- **EXERCISE**
Produce a verbatim copy of the following records, leaving out all pictures.

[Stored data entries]
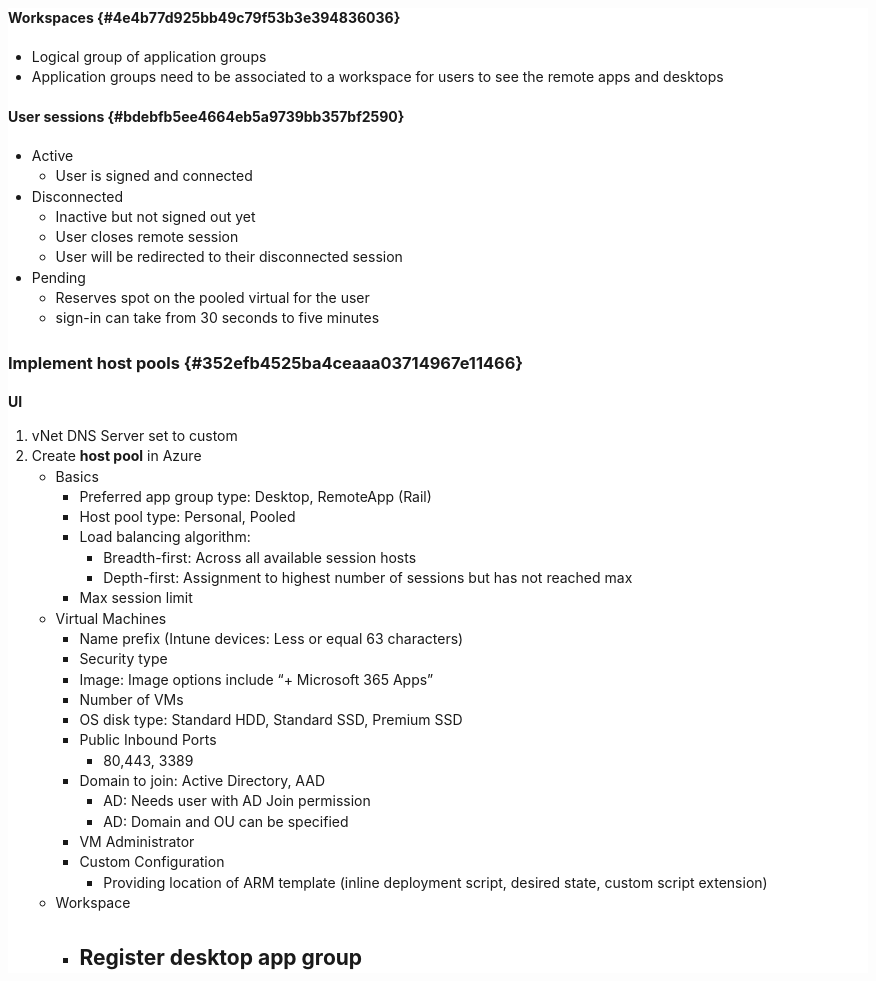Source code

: 

#### Workspaces {#4e4b77d925bb49c79f53b3e394836036}

- Logical group of application groups
- Application groups need to be associated to a workspace for users to see the remote apps and desktops

#### User sessions {#bdebfb5ee4664eb5a9739bb357bf2590}


- Active
	- User is signed and connected
- Disconnected
	- Inactive but not signed out yet
	- User closes remote session
	- User will be redirected to their disconnected session
- Pending
	- Reserves spot on the pooled virtual for the user
	- sign-in can take from 30 seconds to five minutes



### Implement host pools {#352efb4525ba4ceaaa03714967e11466}


**UI**

1. vNet DNS Server set to custom
2. Create **host pool** in Azure
	- Basics
		- Preferred app group type: Desktop, RemoteApp (Rail)
		- Host pool type: Personal, Pooled
		- Load balancing algorithm:
			- Breadth-first: Across all available session hosts
			- Depth-first: Assignment to highest number of sessions but has not reached max
		- Max session limit
	- Virtual Machines
		- Name prefix (Intune devices: Less or equal 63 characters)
		- Security type
		- Image: Image options include “+ Microsoft 365 Apps”
		- Number of VMs
		- OS disk type: Standard HDD, Standard SSD, Premium SSD
		- Public Inbound Ports
			- 80,443, 3389
		- Domain to join: Active Directory, AAD
			- AD: Needs user with AD Join permission
			- AD: Domain and OU can be specified
		- VM Administrator
		- Custom Configuration
			- Providing location of ARM template (inline deployment script, desired state, custom script extension)
	- Workspace
		- Register desktop app group
			-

- **ANSWER TO THIS TASK**
Source code

: 

#### Workspaces {#4e4b77d925bb49c79f53b3e394836036}

- Logical group of application groups
- Application groups need to be associated to a workspace for users to see the remote apps and desktops

#### User sessions {#bdebfb5ee4664eb5a9739bb357bf2590}


- Active
	- User is signed and connected
- Disconnected
	- Inactive but not signed out yet
	- User closes remote session
	- User will be redirected to their disconnected session
- Pending
	- Reserves spot on the pooled virtual for the user
	- sign-in can take from 30 seconds to five minutes



### Implement host pools {#352efb4525ba4ceaaa03714967e11466}


**UI**

1. vNet DNS Server set to custom
2. Create **host pool** in Azure
	- Basics
		- Preferred app group type: Desktop, RemoteApp (Rail)
		- Host pool type: Personal, Pooled
		- Load balancing algorithm:
			- Breadth-first: Across all available session hosts
			- Depth-first: Assignment to highest number of sessions but has not reached max
		- Max session limit
	- Virtual Machines
		- Name prefix (Intune devices: Less or equal 63 characters)
		- Security type
		- Image: Image options include “+ Microsoft 365 Apps”
		- Number of VMs
		- OS disk type: Standard HDD, Standard SSD, Premium SSD
		- Public Inbound Ports
			- 80,443, 3389
		- Domain to join: Active Directory, AAD
			- AD: Needs user with AD Join permission
			- AD: Domain and OU can be specified
		- VM Administrator
		- Custom Configuration
			- Providing location of ARM template (inline deployment script, desired state, custom script extension)
	- Workspace
		- Register desktop app group
			-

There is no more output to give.